# Slingshot Porn?



## RawSlingshots (Jun 22, 2012)

Hey guys, i promissed some photos, so here they are!

-Fisrt slingshot is the all beloved chalice design (dayhiker)
-the first natural is a present for my brother, who is just as crazy about slingshots as i am!
-the ast one is spated branch i found whilst in the woods!
cheers guys, hope you like the pics!


----------



## Hrawk (Oct 25, 2010)

Slingshot porn : Best porn.

Nice pics man!


----------



## RawSlingshots (Jun 22, 2012)

hahaha, just thaught this tittle would help haha


----------



## Blue Danube (Sep 24, 2011)

Tastefully Done..... Like the radius cuts on your Chalice!


----------



## Sean (Nov 17, 2011)

Nice pic's. Like that Chalice and the spalted fork.


----------



## wood'n'rubber (Jan 25, 2012)

Really love that Chalice Raw. Keep up the good work man!
I was just wondering - what wood have used for the chalice?


----------



## Dayhiker (Mar 13, 2010)

Aaaah! Just made my day. I can go back to sleep now.


----------



## rockslinger (Nov 16, 2010)

Very nice, all of them!


----------



## LVO (Sep 25, 2011)

love the lines on the Chalice,.....ok, I love all of them!


----------



## Adirondack Kyle (Aug 20, 2012)

Nice, made a chalice for my brother, he loves it!!
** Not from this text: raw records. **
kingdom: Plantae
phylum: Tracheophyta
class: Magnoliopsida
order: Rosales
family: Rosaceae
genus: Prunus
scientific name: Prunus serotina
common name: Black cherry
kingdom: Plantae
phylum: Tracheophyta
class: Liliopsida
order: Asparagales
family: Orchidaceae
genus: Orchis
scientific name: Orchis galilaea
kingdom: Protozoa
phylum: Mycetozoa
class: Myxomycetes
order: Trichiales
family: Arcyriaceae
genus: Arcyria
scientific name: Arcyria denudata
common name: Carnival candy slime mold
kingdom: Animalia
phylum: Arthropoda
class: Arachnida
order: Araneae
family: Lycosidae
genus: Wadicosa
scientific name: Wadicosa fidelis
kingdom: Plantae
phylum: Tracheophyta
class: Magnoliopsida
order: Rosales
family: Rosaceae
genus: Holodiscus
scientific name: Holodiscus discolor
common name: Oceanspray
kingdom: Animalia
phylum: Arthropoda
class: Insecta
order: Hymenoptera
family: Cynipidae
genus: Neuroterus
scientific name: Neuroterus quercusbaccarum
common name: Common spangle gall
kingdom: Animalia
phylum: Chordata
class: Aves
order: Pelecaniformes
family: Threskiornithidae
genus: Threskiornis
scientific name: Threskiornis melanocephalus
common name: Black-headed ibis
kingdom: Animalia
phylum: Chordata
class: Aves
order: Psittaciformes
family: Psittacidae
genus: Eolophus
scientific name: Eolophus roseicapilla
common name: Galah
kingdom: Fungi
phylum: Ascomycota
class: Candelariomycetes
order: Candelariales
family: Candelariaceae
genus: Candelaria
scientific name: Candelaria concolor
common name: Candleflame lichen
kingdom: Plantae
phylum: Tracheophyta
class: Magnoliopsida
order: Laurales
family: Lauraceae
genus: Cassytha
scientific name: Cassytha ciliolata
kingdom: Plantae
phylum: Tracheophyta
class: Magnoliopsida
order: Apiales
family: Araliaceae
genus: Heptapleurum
NICE WORK WITH THE PLY AS WELL!!!


----------



## f00by (May 18, 2010)

You didn't disappoint with the title







good job!


----------



## tnflipper52 (Jan 26, 2012)

Beautiful eye candy. Such porn is totally appropriate, and the talent is there man. Good show.


----------



## RawSlingshots (Jun 22, 2012)

thanks for the kind words guys!


----------



## RawSlingshots (Jun 22, 2012)

it's been a while, but the plywood is normal aa grade birch multi!


----------



## jld70 (Mar 27, 2013)

nice bunch of catties, the second one looks like a real shooter!


----------



## Mr.Teh (Feb 28, 2012)

Slingshot p##n is always welcome, nice slingas


----------



## Yago (Mar 29, 2013)

great porn,sorry slingshots


----------



## Dr J (Apr 22, 2013)

Interesting title and images, well done!


----------